[JOB ITEM A] Find each line in the records below that contains the string "boolean", treating uppercase and lowercase as different, and copy those lines.

[PAGE TEXT]
Hancock School District
- The Hancock County School District’s testing scores ranked second out of 249 high schools and the high school was a top performer for three years in a row.
- Hancock’s graduation rate was in the top 5 for the Coast and the top 15 percent of all districts in the state. The 2015 graduates earned $6.1 million in scholarships. Among 2015 graduates, 48 received highest honors for 4.0 and greater grades; 36 students earned honors for 3.5-3.99 averages.
- More than half of the county’s high school grades enrolled in two-year community college and 36 percent opted for four-year universities.
- Outside the classroom, Hancock High students earned honors for band, dance, art, basketball, Junior ROTC, football, volleyball, fast pitch softball, bowling, golf, track, tennis, cross country and swimming.
St. Stanislaus and Our Lady Academy
- Accolades go to the county’s private schools as well. At the all-boys St. Stanislaus, approximately 90 percent of 2015 senior class earned college scholarships totaling more than $10.5 million. SSC seniors were accepted into 84 colleges and universities.
- Our Lady Academy is a parochial school, the only all-girls Catholic high school in the state. The class of 2015 had an average 25.7 ACT scores - higher than state and national averages. OLA’s 34 graduates in the class of 2015 earned more than $2,685,000 in scholarships, averaging $79,000 per graduate.

[JOB ITEM B] Output the part of the Hancock County schools text above from "Hancock School District" up to and including "for 3.5-3.99 averages.", word for word.

[DATASET EXCERPTS]
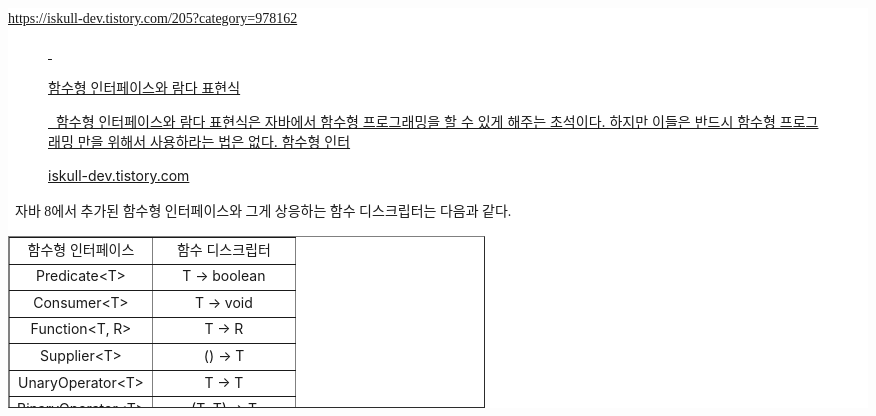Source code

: <p data-ke-size="size16"><span style="font-family: 'Noto Serif KR';"><a href="https://iskull-dev.tistory.com/205?category=978162">https://iskull-dev.tistory.com/205?category=978162</a>&nbsp;</span></p>
<figure id="og_1644829951485" contenteditable="false" data-ke-type="opengraph" data-ke-align="alignCenter" data-og-type="article" data-og-title="함수형 인터페이스와 람다 표현식" data-og-description="&nbsp;&nbsp;함수형 인터페이스와 람다 표현식은 자바에서 함수형 프로그래밍을 할 수 있게 해주는 초석이다. 하지만 이들은 반드시 함수형 프로그래밍 만을 위해서 사용하라는 법은 없다. 함수형 인터" data-og-host="iskull-dev.tistory.com" data-og-source-url="https://iskull-dev.tistory.com/205?category=978162" data-og-url="https://iskull-dev.tistory.com/205" data-og-image="https://scrap.kakaocdn.net/dn/bt9hLu/hyNpgufvGF/T97kZ7De72tTNvak5dxAKK/img.png?width=800&amp;height=836&amp;face=0_0_800_836,https://scrap.kakaocdn.net/dn/bj2AlB/hyNqEtwTy9/H6QXXRSAuzKuifiDwgHMuk/img.png?width=800&amp;height=836&amp;face=0_0_800_836,https://scrap.kakaocdn.net/dn/JCo3q/hyNpjLiOyI/uQYAQeIXkUKYF9W1YVMku1/img.png?width=1224&amp;height=1538&amp;face=0_0_1224_1538"><a href="https://iskull-dev.tistory.com/205?category=978162" target="_blank" rel="noopener" data-source-url="https://iskull-dev.tistory.com/205?category=978162">
<div class="og-image" style="background-image: url('https://scrap.kakaocdn.net/dn/bt9hLu/hyNpgufvGF/T97kZ7De72tTNvak5dxAKK/img.png?width=800&amp;height=836&amp;face=0_0_800_836,https://scrap.kakaocdn.net/dn/bj2AlB/hyNqEtwTy9/H6QXXRSAuzKuifiDwgHMuk/img.png?width=800&amp;height=836&amp;face=0_0_800_836,https://scrap.kakaocdn.net/dn/JCo3q/hyNpjLiOyI/uQYAQeIXkUKYF9W1YVMku1/img.png?width=1224&amp;height=1538&amp;face=0_0_1224_1538');">&nbsp;</div>
<div class="og-text">
<p class="og-title" data-ke-size="size16">함수형 인터페이스와 람다 표현식</p>
<p class="og-desc" data-ke-size="size16">&nbsp;&nbsp;함수형 인터페이스와 람다 표현식은 자바에서 함수형 프로그래밍을 할 수 있게 해주는 초석이다. 하지만 이들은 반드시 함수형 프로그래밍 만을 위해서 사용하라는 법은 없다. 함수형 인터</p>
<p class="og-host" data-ke-size="size16">iskull-dev.tistory.com</p>
</div>
</a></figure>
<p data-ke-size="size16"><span style="font-family: 'Noto Serif KR';">&nbsp; 자바 8에서 추가된 함수형 인터페이스와 그게 상응하는 함수 디스크립터는 다음과 같다.</span></p>
<table style="border-collapse: collapse; width: 55.4651%; height: 172px;" border="1" data-ke-align="alignLeft" data-ke-style="style1">
<tbody>
<tr style="height: 19px;">
<td style="width: 50%; text-align: center; height: 19px;">함수형 인터페이스</td>
<td style="width: 50%; text-align: center; height: 19px;">함수 디스크립터</td>
</tr>
<tr style="height: 17px;">
<td style="width: 50%; text-align: center; height: 17px;">Predicate&lt;T&gt;</td>
<td style="width: 50%; text-align: center; height: 17px;">T -&gt; boolean</td>
</tr>
<tr style="height: 17px;">
<td style="width: 50%; text-align: center; height: 17px;">Consumer&lt;T&gt;</td>
<td style="width: 50%; text-align: center; height: 17px;">T -&gt; void</td>
</tr>
<tr style="height: 17px;">
<td style="width: 50%; text-align: center; height: 17px;">Function&lt;T, R&gt;</td>
<td style="width: 50%; text-align: center; height: 17px;">T -&gt; R</td>
</tr>
<tr style="height: 17px;">
<td style="width: 50%; text-align: center; height: 17px;">Supplier&lt;T&gt;</td>
<td style="width: 50%; text-align: center; height: 17px;">() -&gt; T</td>
</tr>
<tr style="height: 17px;">
<td style="width: 50%; text-align: center; height: 17px;">UnaryOperator&lt;T&gt;</td>
<td style="width: 50%; text-align: center; height: 17px;">T -&gt; T</td>
</tr>
<tr style="height: 17px;">
<td style="width: 50%; text-align: center; height: 17px;">BinaryOperator&lt;T&gt;</td>
<td style="width: 50%; text-align: center; height: 17px;">(T, T) -&gt; T</td>
</tr>
<tr style="height: 17px;">
<td style="width: 50%; text-align: center; height: 17px;">BiPredicate&lt;L, R&gt;</td>
<td style="width: 50%; text-align: center; height: 17px;">(T, U) -&gt; boolean</td>
</tr>
<tr style="height: 17px;">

[YOUR RESPONSE A]
<td style="width: 50%; text-align: center; height: 17px;">T -&gt; boolean</td>
<td style="width: 50%; text-align: center; height: 17px;">(T, U) -&gt; boolean</td>

[YOUR RESPONSE B]
Hancock School District
- The Hancock County School District’s testing scores ranked second out of 249 high schools and the high school was a top performer for three years in a row.
- Hancock’s graduation rate was in the top 5 for the Coast and the top 15 percent of all districts in the state. The 2015 graduates earned $6.1 million in scholarships. Among 2015 graduates, 48 received highest honors for 4.0 and greater grades; 36 students earned honors for 3.5-3.99 averages.